The Paris agreement does not have any legal power anywhere. It is and always has been a framework for voluntary cooperation between nations to reduce harmful climate change. The only thing required of participant nations was for them to submit a plan, called a "Nationally Determined Contribution" or NDC, for what they thought they could do over the next few decades to reduce greenhouse gas emissions and to make a statement that they would give their best efforts to meet the targets in their NDC. That's it. Actually meeting the NDC targets? Voluntary. Contributions to the Green Climate Fund? Also voluntary. Thus, whether the agreement ever got ratified in the Senate was irrelevant because the agreement didn't actually obligate the US to do anything.
Trump leaving the agreement isn't really that big a deal, at least in practical terms. For one thing, a subsequent President could just as easily rejoin the agreement, and four years' delay isn't that long in the grand scheme of emissions mitigation. For another thing, much of the US NDC was based on observations of ongoing trends in the US energy markets. There is a lot of inertia in those markets, and it's really not clear that there is anything Trump can do to stop the shift from coal to gas, or the falling prices of renewables. If large states like California decide to embark on their own mitigation initiatives on top of that, then the US might not stray too far from its NDC projections, despite withdrawing from the agreement.
In political terms, the effect of Trump's announcement is to communicate the President's attitudes toward the whole subject of climate change. Predictably, his base loves it, and his opposition hates it. It's hard to imagine that the announcement really changed anybody's mind about him. He's made his opinions on the subject pretty clear already. Probably the best thing the announcement can do, from Trump's point of view, is to supplant other issues in the news that he'd rather not talk about. In this respect, the announcement has been reasonably effective.
Update: After exchanging some comments from the author of the question, it seems that the intent of the question was to ask about the role of Senate ratification in an arrangement like the Paris agreement. The short answer is that Senate action or lack thereof is mostly irrelevant to the status of the Paris agreement. For more detail, read on.

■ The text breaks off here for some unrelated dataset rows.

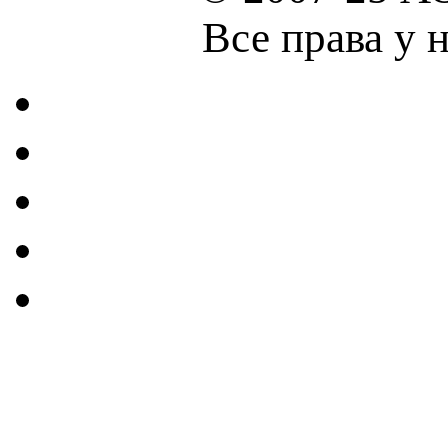
Все права у 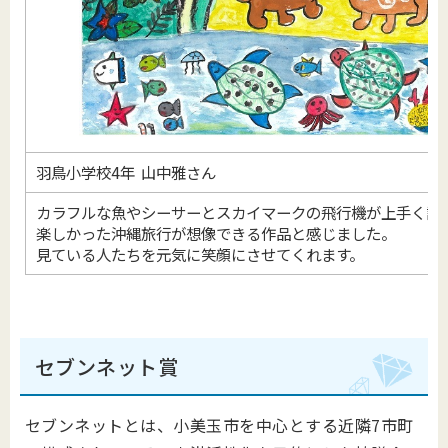
羽鳥小学校4年 山中雅さん
カラフルな魚やシーサーとスカイマークの飛行機が上手く調
楽しかった沖縄旅行が想像できる作品と感じました。
見ている人たちを元気に笑顔にさせてくれます。
セブンネット賞
セブンネットとは、小美玉市を中心とする近隣7市町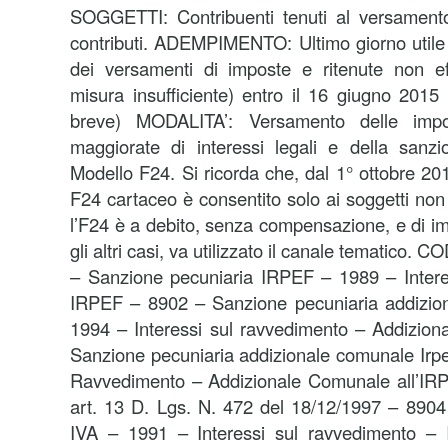
SOGGETTI: Contribuenti tenuti al versamento
contributi. ADEMPIMENTO: Ultimo giorno utile 
dei versamenti di imposte e ritenute non effe
misura insufficiente) entro il 16 giugno 201
breve) MODALITA’: Versamento delle impos
maggiorate di interessi legali e della sanz
Modello F24. Si ricorda che, dal 1° ottobre 2014
F24 cartaceo è consentito solo ai soggetti non t
l’F24 è a debito, senza compensazione, e di imp
gli altri casi, va utilizzato il canale tematico
– Sanzione pecuniaria IRPEF – 1989 – Intere
IRPEF – 8902 – Sanzione pecuniaria addizio
1994 – Interessi sul ravvedimento – Addizion
Sanzione pecuniaria addizionale comunale Irpef
Ravvedimento – Addizionale Comunale all’IR
art. 13 D. Lgs. N. 472 del 18/12/1997 – 8904
IVA – 1991 – Interessi sul ravvedimento 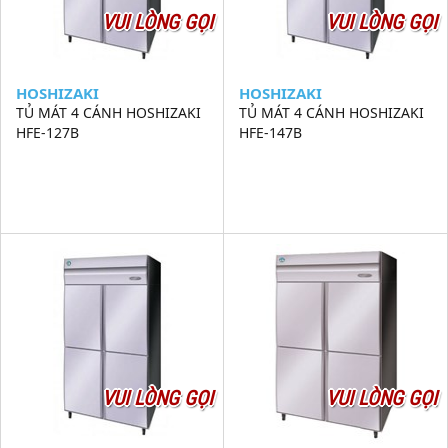
VUI LÒNG GỌI
VUI LÒNG GỌI
HOSHIZAKI
HOSHIZAKI
TỦ MÁT 4 CÁNH HOSHIZAKI
TỦ MÁT 4 CÁNH HOSHIZAKI
HFE-127B
HFE-147B
VUI LÒNG GỌI
VUI LÒNG GỌI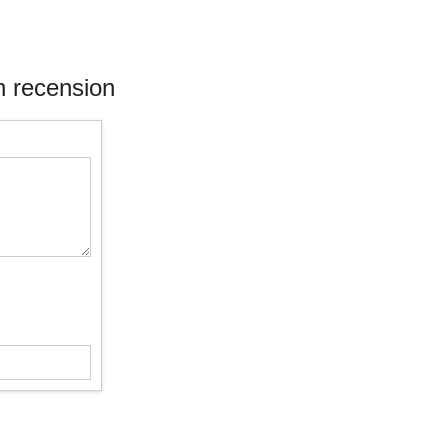
n recension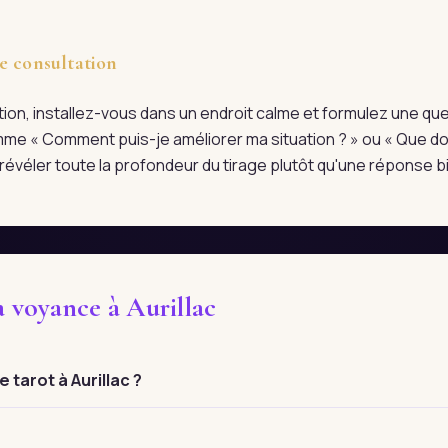
e consultation
tation, installez-vous dans un endroit calme et formulez une qu
me « Comment puis-je améliorer ma situation ? » ou « Que doi
évéler toute la profondeur du tirage plutôt qu'une réponse bi
a voyance à Aurillac
tarot à Aurillac ?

The first thing to understand is that US law actually recognizes three types of international accords:
- Treaties require ratification by 2/3 of the Senate. They have some special properties that other agreements do not have, but these nuances are frankly beyond my expertise, so I'll leave them for others to elaborate.
- Congressional-Executive Agreements require the signature of the President and approval by a majority of both houses of Congress. They have more or less the same scope and authority as ordinary legislation.
- Sole Executive Agreements require only the signature of the President. They may only cover matters within the scope of the Executive Branch's Constitutional authority.
One source of confusion is that all of these might be referred to as "treaties" in the context of international relations, but only the first counts as a "treaty" in the context of Article II of the US Constitution.
Many people will be surprised to learn that Article II treaties are just a small part of American foreign policy. According to the Wikipedia link above (which itself draws on Treaties and other International Agreements: the Role of the United States Senate, a report published by the Congressional Research Service):
Between 1946 and 1999, the United States completed nearly 16,000 international agreements. Only 912 of those agreements were treaties, submitted to the Senate for approval as outlined in Article II of the United States Constitution. Since the Franklin Roosevelt presidency, only 6% of international accords have been completed as Article II treaties. Most of these executive agreements consist of congressional-executive agreements.
So, where does that leave the Paris agreement? Because the Paris agreement does not make any binding demands on the nations that agree to it, it is trivially within the President's authority. Presidents do not require Congressional approval to announce aspirational goals. Actually attaining those goals might require help from Congress, or it might not, since the US NDC was structured to fit within the regulatory authority the Executive Branch thought it already had. However, these concerns are not particularly relevant to the Paris agreement because it doesn't actually require signatory nations to meet their NDC goals; it only requires them to state those goals, and that is surely within the Executive's authority.